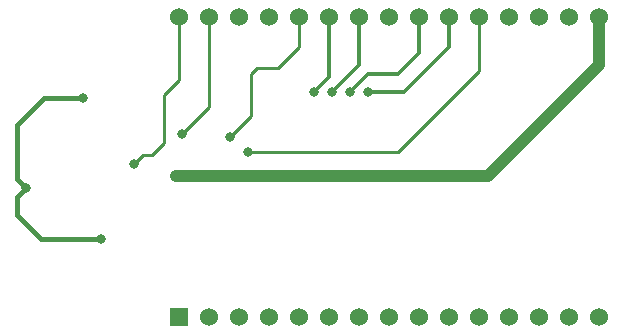
<source format=gtl>
G04 #@! TF.GenerationSoftware,KiCad,Pcbnew,(5.1.6)-1*
G04 #@! TF.CreationDate,2020-10-09T19:42:38+02:00*
G04 #@! TF.ProjectId,Brewnode_MCU_Adapter,42726577-6e6f-4646-955f-4d43555f4164,rev?*
G04 #@! TF.SameCoordinates,Original*
G04 #@! TF.FileFunction,Copper,L1,Top*
G04 #@! TF.FilePolarity,Positive*
%FSLAX46Y46*%
G04 Gerber Fmt 4.6, Leading zero omitted, Abs format (unit mm)*
G04 Created by KiCad (PCBNEW (5.1.6)-1) date 2020-10-09 19:42:38*
%MOMM*%
%LPD*%
G01*
G04 APERTURE LIST*
G04 #@! TA.AperFunction,ComponentPad*
%ADD10C,1.524000*%
G04 #@! TD*
G04 #@! TA.AperFunction,ComponentPad*
%ADD11R,1.524000X1.524000*%
G04 #@! TD*
G04 #@! TA.AperFunction,ViaPad*
%ADD12C,0.800000*%
G04 #@! TD*
G04 #@! TA.AperFunction,Conductor*
%ADD13C,0.304800*%
G04 #@! TD*
G04 #@! TA.AperFunction,Conductor*
%ADD14C,0.254000*%
G04 #@! TD*
G04 #@! TA.AperFunction,Conductor*
%ADD15C,1.016000*%
G04 #@! TD*
G04 #@! TA.AperFunction,Conductor*
%ADD16C,0.406400*%
G04 #@! TD*
G04 APERTURE END LIST*
D10*
X131318000Y-85090000D03*
X133858000Y-85090000D03*
X136398000Y-85090000D03*
X138938000Y-85090000D03*
X141478000Y-85090000D03*
X144018000Y-85090000D03*
X146558000Y-85090000D03*
X149098000Y-85090000D03*
X151638000Y-85090000D03*
X154178000Y-85090000D03*
X156718000Y-85090000D03*
X159258000Y-85090000D03*
X161798000Y-85090000D03*
X164338000Y-85090000D03*
X166878000Y-85090000D03*
X166878000Y-110490000D03*
X164338000Y-110490000D03*
X161798000Y-110490000D03*
X159258000Y-110490000D03*
X156718000Y-110490000D03*
X154178000Y-110490000D03*
X151638000Y-110490000D03*
X149098000Y-110490000D03*
X146558000Y-110490000D03*
X144018000Y-110490000D03*
X141478000Y-110490000D03*
X138938000Y-110490000D03*
X136398000Y-110490000D03*
X133858000Y-110490000D03*
D11*
X131318000Y-110490000D03*
D12*
X147320000Y-91440000D03*
X145796000Y-91440000D03*
X144272000Y-91440000D03*
X142748000Y-91440000D03*
X131572000Y-94996000D03*
X135636000Y-95250000D03*
X137160000Y-96520000D03*
X127508000Y-97536000D03*
X131064000Y-98552000D03*
X118364000Y-99540000D03*
X124714000Y-103886000D03*
X123190000Y-91948000D03*
D13*
X147320000Y-91440000D02*
X150368000Y-91440000D01*
X154178000Y-87630000D02*
X154178000Y-85090000D01*
X150368000Y-91440000D02*
X154178000Y-87630000D01*
X145796000Y-91440000D02*
X147320000Y-89916000D01*
X147320000Y-89916000D02*
X149860000Y-89916000D01*
X151638000Y-88138000D02*
X151638000Y-85090000D01*
X149860000Y-89916000D02*
X151638000Y-88138000D01*
X146558000Y-89154000D02*
X146558000Y-85090000D01*
X144272000Y-91440000D02*
X146558000Y-89154000D01*
X144018000Y-90170000D02*
X144018000Y-85090000D01*
X142748000Y-91440000D02*
X144018000Y-90170000D01*
D14*
X133858000Y-92710000D02*
X133858000Y-86868000D01*
X131572000Y-94996000D02*
X133858000Y-92710000D01*
X133858000Y-87122000D02*
X133858000Y-86868000D01*
X133858000Y-86868000D02*
X133858000Y-85090000D01*
X137922000Y-89408000D02*
X139700000Y-89408000D01*
X141478000Y-87630000D02*
X141478000Y-85090000D01*
X139700000Y-89408000D02*
X141478000Y-87630000D01*
X135636000Y-95250000D02*
X137414000Y-93472000D01*
X137414000Y-89916000D02*
X137922000Y-89408000D01*
X137414000Y-93472000D02*
X137414000Y-89916000D01*
X156718000Y-86614000D02*
X156718000Y-85090000D01*
X137160000Y-96520000D02*
X149860000Y-96520000D01*
X156718000Y-89662000D02*
X156718000Y-86614000D01*
X149860000Y-96520000D02*
X156718000Y-89662000D01*
X131318000Y-90424000D02*
X131318000Y-85090000D01*
X130048000Y-91694000D02*
X131318000Y-90424000D01*
X130048000Y-95758000D02*
X130048000Y-91694000D01*
X127508000Y-97536000D02*
X128270000Y-96774000D01*
X129032000Y-96774000D02*
X130048000Y-95758000D01*
X128270000Y-96774000D02*
X129032000Y-96774000D01*
D15*
X166878000Y-89154000D02*
X166878000Y-85090000D01*
X131064000Y-98552000D02*
X157480000Y-98552000D01*
X157480000Y-98552000D02*
X166878000Y-89154000D01*
D16*
X118364000Y-99540000D02*
X117602000Y-100302000D01*
X117602000Y-100302000D02*
X117602000Y-101854000D01*
X117602000Y-101854000D02*
X119634000Y-103886000D01*
X119634000Y-103886000D02*
X124714000Y-103886000D01*
X118364000Y-99540000D02*
X117602000Y-98778000D01*
X117602000Y-98778000D02*
X117602000Y-94234000D01*
X117602000Y-94234000D02*
X119888000Y-91948000D01*
X119888000Y-91948000D02*
X123190000Y-91948000D01*
M02*

</source>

Task goal >> Tell me how many lines in the records above include the word "APERTURE"; the number is all that is needed.

Expected answer >> 2